KIEV/MOSCOW (Reuters) - Ukrainian government forces and pro-Russian separatists in eastern Ukraine started a full prisoner swap on Sunday, driving all remaining detainees in the five-year conflict to a handover point and starting to unload them.
The swap, at a checkpoint near the industrial town of Horlivka in the Donetsk region, was expected see Ukraine hand over 87 separatists in exchange for 55 pro-government Ukrainians, with armed troops from both sides looking on.
Ukrainian men and women dressed in civilian clothing got off a bus after being brought to the rendez-vous point by separatist forces and were then herded into a nearby tent.
“The first 25 freed Ukrainians soon will be home,” Ukraine’s presidential office said.
The exchange, scheduled to be completed later on Sunday, is likely to be hailed by Ukrainian President Volodymyr Zelenskiy as proof he is making good on a promise to bring captured Ukrainians home.
But some in Ukraine are unhappy that riot police accused of opening fire on protesters against the country’s Russia-friendly then-president Viktor Yanukovich in 2014 are among those expected to be handed over.
And though the swap will help build confidence between the two sides who are wrangling over how to implement a 2014 peace deal, serious disagreements remain and full normalisation is a long way off.
“Today’s prisoner exchange in #Donbass will bring relief to the persons involved and their families, but it will not bring the (peace) settlement any closer,” Dmitri Trenin, head of the Moscow Carnegie Center and a former colonel in the Russian army, wrote on social media.
“The... terms remain anathema in Kiev, and this won’t change. The conflict is much more likely to become frozen than resolved.”
Russian leader Vladimir Putin and Zelenskiy prepared the ground for the exchange at a summit in Paris earlier this month.
Kiev’s forces have been battling separatists in the Donbass region of eastern Ukraine since 2014 in a conflict that has claimed more than 13,000 lives. Sporadic fighting continues despite a ceasefire agreement.
Relations between Ukraine and Russia collapsed following Moscow’s annexation of the Crimean peninsula in 2014, and its subsequent support for separatists in eastern Ukraine.
There have been several prisoner exchanges between Kiev and the separatists. In the last swap, conducted in December 2017, Ukraine handed over about 300 captives in exchange for around 70 people.
Zelenskiy won a landslide election victory in April promising to end the conflict.
Widely criticized domestically for his plan to grant special status to Donbass to help end the five-year conflict, Zelenskiy’s latest actions have given rise to cautious optimism in some quarters.

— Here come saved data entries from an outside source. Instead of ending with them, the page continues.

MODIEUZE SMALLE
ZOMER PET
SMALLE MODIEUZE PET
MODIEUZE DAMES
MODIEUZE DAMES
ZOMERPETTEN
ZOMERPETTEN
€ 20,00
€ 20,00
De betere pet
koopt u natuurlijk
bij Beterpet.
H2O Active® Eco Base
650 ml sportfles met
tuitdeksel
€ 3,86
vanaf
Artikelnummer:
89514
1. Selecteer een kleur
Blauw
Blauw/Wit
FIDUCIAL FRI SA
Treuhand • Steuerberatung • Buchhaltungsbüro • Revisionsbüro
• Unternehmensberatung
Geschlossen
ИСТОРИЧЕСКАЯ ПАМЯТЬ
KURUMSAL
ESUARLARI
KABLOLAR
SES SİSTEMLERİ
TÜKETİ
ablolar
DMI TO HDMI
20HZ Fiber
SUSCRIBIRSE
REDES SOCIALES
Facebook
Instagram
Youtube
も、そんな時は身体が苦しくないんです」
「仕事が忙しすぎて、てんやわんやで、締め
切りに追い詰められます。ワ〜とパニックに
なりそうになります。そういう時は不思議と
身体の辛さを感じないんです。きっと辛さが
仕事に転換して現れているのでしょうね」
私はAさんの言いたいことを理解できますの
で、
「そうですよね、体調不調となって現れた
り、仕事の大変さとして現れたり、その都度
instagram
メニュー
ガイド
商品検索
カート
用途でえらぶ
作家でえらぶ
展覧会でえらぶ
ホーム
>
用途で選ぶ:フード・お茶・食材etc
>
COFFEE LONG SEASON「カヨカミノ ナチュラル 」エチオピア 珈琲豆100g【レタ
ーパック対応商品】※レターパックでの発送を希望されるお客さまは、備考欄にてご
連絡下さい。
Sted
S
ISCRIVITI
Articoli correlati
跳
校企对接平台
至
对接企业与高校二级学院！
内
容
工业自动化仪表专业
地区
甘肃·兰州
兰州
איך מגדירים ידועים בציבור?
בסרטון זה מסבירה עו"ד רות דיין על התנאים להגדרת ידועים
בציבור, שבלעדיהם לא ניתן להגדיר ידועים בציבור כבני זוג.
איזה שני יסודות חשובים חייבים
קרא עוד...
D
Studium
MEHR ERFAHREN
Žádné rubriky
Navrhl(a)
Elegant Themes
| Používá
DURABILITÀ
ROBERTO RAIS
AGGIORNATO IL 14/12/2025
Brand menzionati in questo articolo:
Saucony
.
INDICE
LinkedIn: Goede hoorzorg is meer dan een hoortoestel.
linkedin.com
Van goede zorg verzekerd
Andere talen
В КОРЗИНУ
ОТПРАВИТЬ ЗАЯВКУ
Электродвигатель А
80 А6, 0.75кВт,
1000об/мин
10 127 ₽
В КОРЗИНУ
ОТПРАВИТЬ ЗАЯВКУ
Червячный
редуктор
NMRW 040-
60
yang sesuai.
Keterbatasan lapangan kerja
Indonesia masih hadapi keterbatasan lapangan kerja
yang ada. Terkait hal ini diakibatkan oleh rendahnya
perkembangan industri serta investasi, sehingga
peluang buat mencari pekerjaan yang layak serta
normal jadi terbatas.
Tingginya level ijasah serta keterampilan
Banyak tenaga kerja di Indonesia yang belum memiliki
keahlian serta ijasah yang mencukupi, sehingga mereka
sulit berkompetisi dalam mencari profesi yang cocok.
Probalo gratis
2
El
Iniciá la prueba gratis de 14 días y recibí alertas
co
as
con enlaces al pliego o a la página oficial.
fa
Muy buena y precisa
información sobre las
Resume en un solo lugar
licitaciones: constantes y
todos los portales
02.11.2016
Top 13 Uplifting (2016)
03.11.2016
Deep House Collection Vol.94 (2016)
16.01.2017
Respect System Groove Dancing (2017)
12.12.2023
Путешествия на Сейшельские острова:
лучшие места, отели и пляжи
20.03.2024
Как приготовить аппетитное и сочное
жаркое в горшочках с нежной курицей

In September, after a carefully negotiated rapprochement, Russia and Ukraine swapped dozens of prisoners in a move that brought Western praise.
Relations between the two countries have shown signs of improving in other areas too, including in the gas sector where Kiev and Moscow are discussing a new transit contract.
Ukraine has repeatedly accused Russia of using gas supplies to put pressure on it, but last week the parties managed to agree on the main points of a new deal.